Hari ini kita telah menikmati masa reformasi. Semua orang ingin menyampaikan sikapnya masing-masing. PPP sebagai satu-satunya wadah perjuangan umat di zaman orba, terbukti sebatas formalitas. Terbukti pada berdirinya banyak partai berideologi Islam.
Bukan hanya tidak bersatu dalam satu wadah, Bahkan yang disayangkan beberapa partai Islam kadang justru bersebrangan dari aspirasi umat. Mendukung non-muslim padahal ada calon dari muslim yang berkapasitas.
Entah apa yang ada dalam pikiran para elit kita hari ini. Cita-cita bersatunya kembali umat Islam semakin memudar. Para tokoh muslim nasional tidak mampu untuk duduk bersama ketika menghadapi perbedaan pendapat di antara mereka. Konflik yang berujung pada perpecahan baru tidak bisa terhindarkan. Bisa jadi karena elit politik kita tidak sedang memperjuangkan umat tapi mereka perjuangkan eksistensi diri mereka.
Banyaknya partai berideologi Islam, termasuk yang baru berdiri atau baru direncanakanakan berdiri, dapat kita amati justru terjebak dalam pragmatisme sekadar menghidupkan partai. Ini terlihat pada gerakan mengekor kepada partai ideologi nasional. RUU HIP misalnya, hampir semua partai Islam menandatangani draftnya.
Padahal gerakan akar rumput jelas menolak. Isu keumatan ini tidak hanya persoalan dalam negeri saja.
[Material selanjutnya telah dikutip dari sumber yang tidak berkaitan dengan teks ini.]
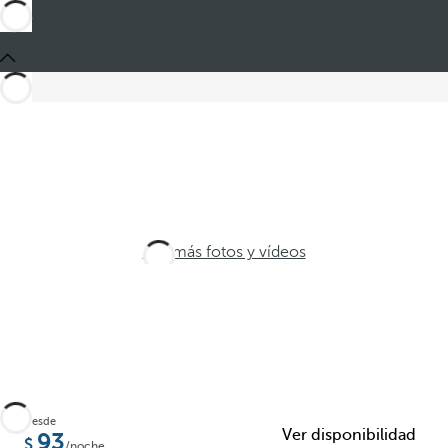
Ver más fotos y vídeos
Desde
Ver disponibilidad
93
/noche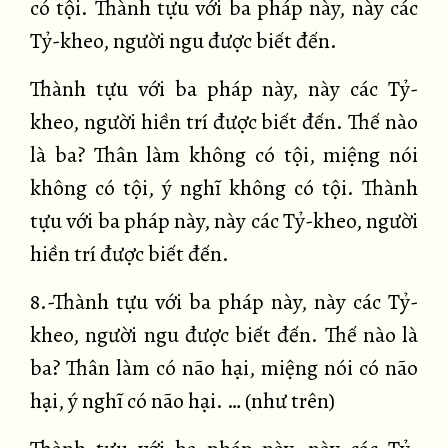
có tội. Thành tựu với ba pháp này, này các
Tỷ-kheo, người ngu được biết đến.
Thành tựu với ba pháp này, này các Tỷ-
kheo, người hiền trí được biết đến. Thế nào
là ba? Thân làm không có tội, miệng nói
không có tội, ý nghĩ không có tội. Thành
tựu với ba pháp này, này các Tỷ-kheo, người
hiền trí được biết đến.
8.-Thành tựu với ba pháp này, này các Tỷ-
kheo, người ngu được biết đến. Thế nào là
ba? Thân làm có não hại, miệng nói có não
hại, ý nghĩ có não hại. … (như trên)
Negeri dengan penduduk muslim terbanyak di dunia ini, harusnya juga mampu berperan aktif pada isu muslim dunia. Isu terpanas hari ini tentang Perang Libya, normalisasi UEA-Israel, dan lainnya, memperlihatkan dengan gamblang absennya suara Indonesia meski wapres kita adalah seorang kiai.
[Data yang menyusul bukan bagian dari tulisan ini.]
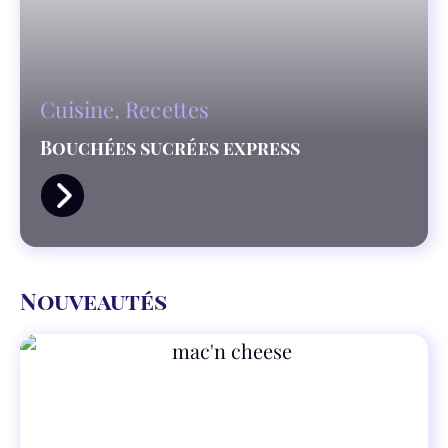
Cuisine
,
Recettes
Bouchées sucrées express
Nouveautés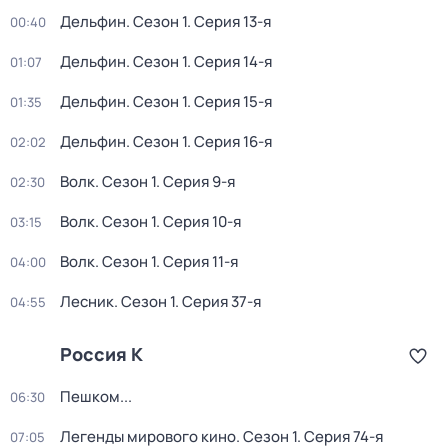
Дельфин
. Сезон 1
. Серия 13-я
00:40
Дельфин
. Сезон 1
. Серия 14-я
01:07
Дельфин
. Сезон 1
. Серия 15-я
01:35
Дельфин
. Сезон 1
. Серия 16-я
02:02
Волк
. Сезон 1
. Серия 9-я
02:30
Волк
. Сезон 1
. Серия 10-я
03:15
Волк
. Сезон 1
. Серия 11-я
04:00
Лесник
. Сезон 1
. Серия 37-я
04:55
Россия К
Пешком...
06:30
Легенды мирового кино
. Сезон 1
. Серия 74-я
07:05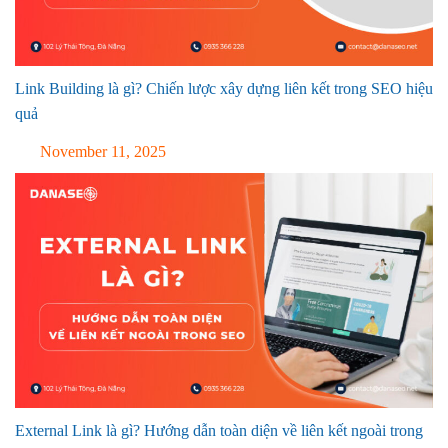
Link Building là gì? Chiến lược xây dựng liên kết trong SEO hiệu
quả
November 11, 2025
External Link là gì? Hướng dẫn toàn diện về liên kết ngoài trong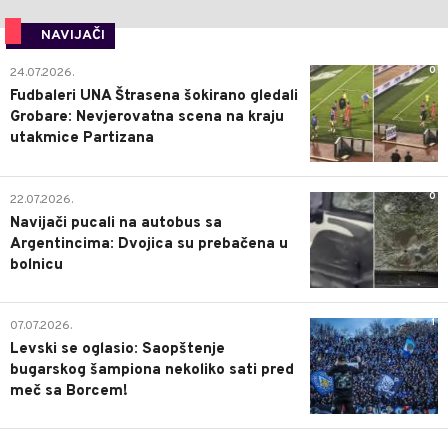
NAVIJAČI
0
24.07.2026.
Fudbaleri UNA Štrasena šokirano gledali
Grobare: Nevjerovatna scena na kraju
utakmice Partizana
0
22.07.2026.
Navijači pucali na autobus sa
Argentincima: Dvojica su prebačena u
bolnicu
1
07.07.2026.
Levski se oglasio: Saopštenje
bugarskog šampiona nekoliko sati pred
meč sa Borcem!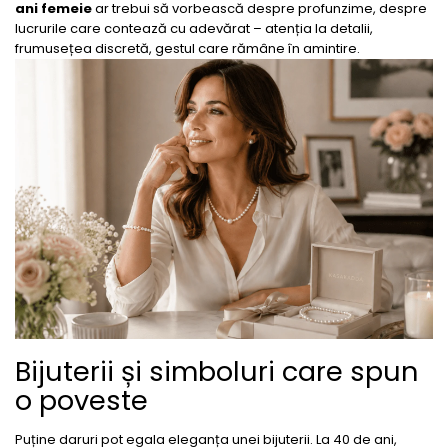
ani femeie
ar trebui să vorbească despre profunzime, despre
lucrurile care contează cu adevărat – atenția la detalii,
frumusețea discretă, gestul care rămâne în amintire.
Bijuterii și simboluri care spun
o poveste
Puține daruri pot egala eleganța unei bijuterii. La 40 de ani,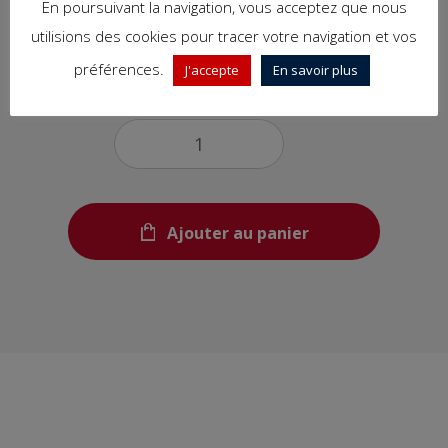
En poursuivant la navigation, vous acceptez que nous
2,00€
utilisions des cookies pour tracer votre navigation et vos
préférences.
J'accepte
En savoir plus
Quantité
Ajouter au panier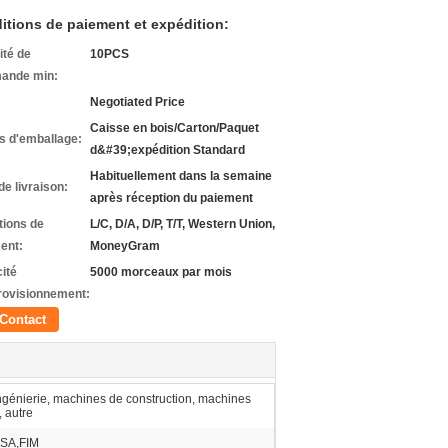
itions de paiement et expédition:
ité de
10PCS
ande min:
Negotiated Price
Caisse en bois/Carton/Paquet
ls d'emballage:
d&#39;expédition Standard
Habituellement dans la semaine
de livraison:
après réception du paiement
tions de
L/C, D/A, D/P, T/T, Western Union,
ent:
MoneyGram
ité
5000 morceaux par mois
rovisionnement:
Contact
ngénierie, machines de construction, machines
, autre
SA,FIM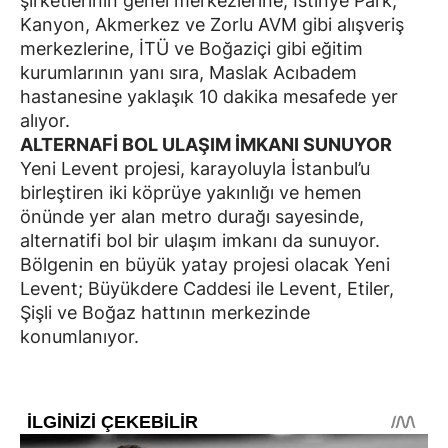
şirketlerinin genel merkezlerine, İstinye Park,
Kanyon, Akmerkez ve Zorlu AVM gibi alışveriş
merkezlerine, İTÜ ve Boğaziçi gibi eğitim
kurumlarının yanı sıra, Maslak Acıbadem
hastanesine yaklaşık 10 dakika mesafede yer
alıyor.
ALTERNAFİ BOL ULAŞIM İMKANI SUNUYOR
Yeni Levent projesi, karayoluyla İstanbul’u
birleştiren iki köprüye yakınlığı ve hemen
önünde yer alan metro durağı sayesinde,
alternatifi bol bir ulaşım imkanı da sunuyor.
Bölgenin en büyük yatay projesi olacak Yeni
Levent; Büyükdere Caddesi ile Levent, Etiler,
Şişli ve Boğaz hattının merkezinde
konumlanıyor.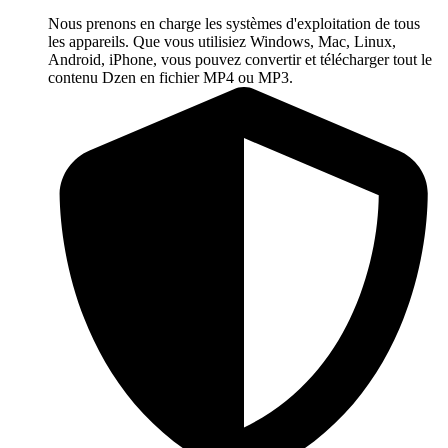
Nous prenons en charge les systèmes d'exploitation de tous
les appareils. Que vous utilisiez Windows, Mac, Linux,
Android, iPhone, vous pouvez convertir et télécharger tout le
contenu Dzen en fichier MP4 ou MP3.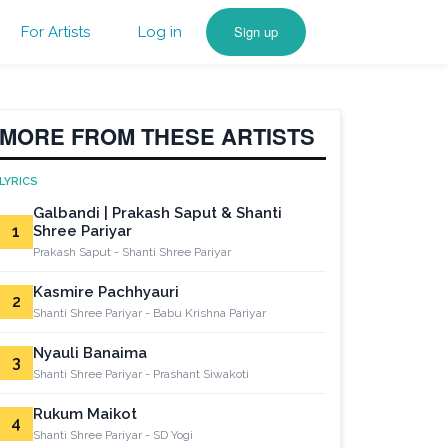
Sign up
For Artists
Log in
MORE FROM THESE ARTISTS
LYRICS
Galbandi | Prakash Saput & Shanti
1
Shree Pariyar
Prakash Saput - Shanti Shree Pariyar
Kasmire Pachhyauri
2
Shanti Shree Pariyar - Babu Krishna Pariyar
Nyauli Banaima
3
Shanti Shree Pariyar - Prashant Siwakoti
Rukum Maikot
4
Shanti Shree Pariyar - SD Yogi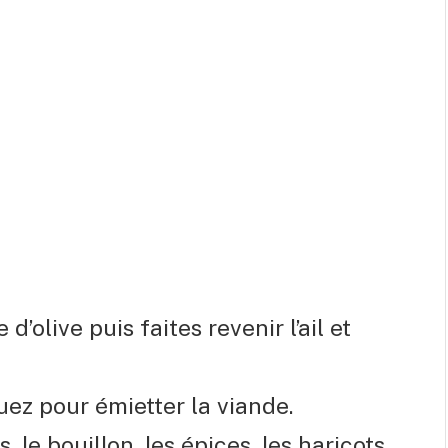
d’olive puis faites revenir l’ail et
ez pour émietter la viande.
 le bouillon, les épices, les haricots,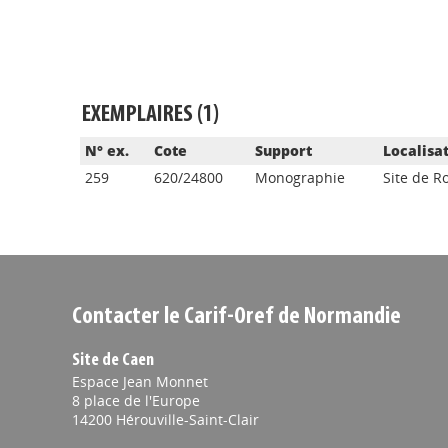
EXEMPLAIRES (1)
N° ex.
Cote
Support
Localisa
259
620/24800
Monographie
Site de R
Contacter le Carif-Oref de Normandie
Site de Caen
Espace Jean Monnet
8 place de l'Europe
14200 Hérouville-Saint-Clair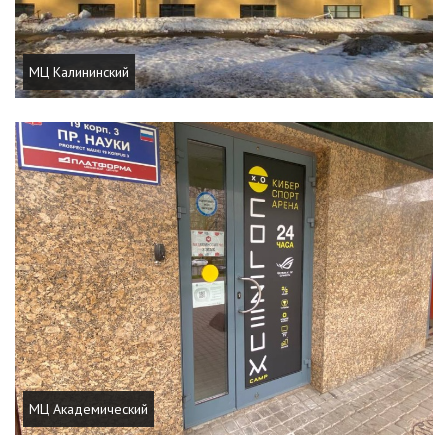
МЦ Калининский
МЦ Академический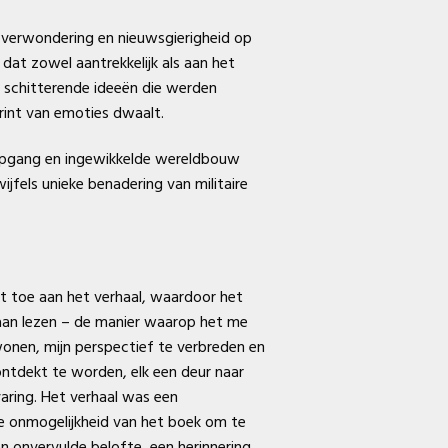
n verwondering en nieuwsgierigheid op
dat zowel aantrekkelijk als aan het
e schitterende ideeën die werden
yrint van emoties dwaalt.
iepgang en ingewikkelde wereldbouw
jfels unieke benadering van militaire
eit toe aan het verhaal, waardoor het
b aan lezen – de manier waarop het me
wonen, mijn perspectief te verbreden en
 ontdekt te worden, elk een deur naar
aring. Het verhaal was een
de onmogelijkheid van het boek om te
en onvervulde belofte, een herinnering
Umat Islam yang jumlahnya banyak ini hanya dijadikan lumbung suara. Isu-isu keagamaan dibentuk sebatas barang dagangan. Tidak menyentuh pada tataran hakikat masalah untuk mencari solusi. Berbeda sekali dengan perjuangan Masyumi dahulu yakni menagih janji Soekarno untuk dikembalikannya piagam Jakarta secara utuh pada pembukaan UUD 1945.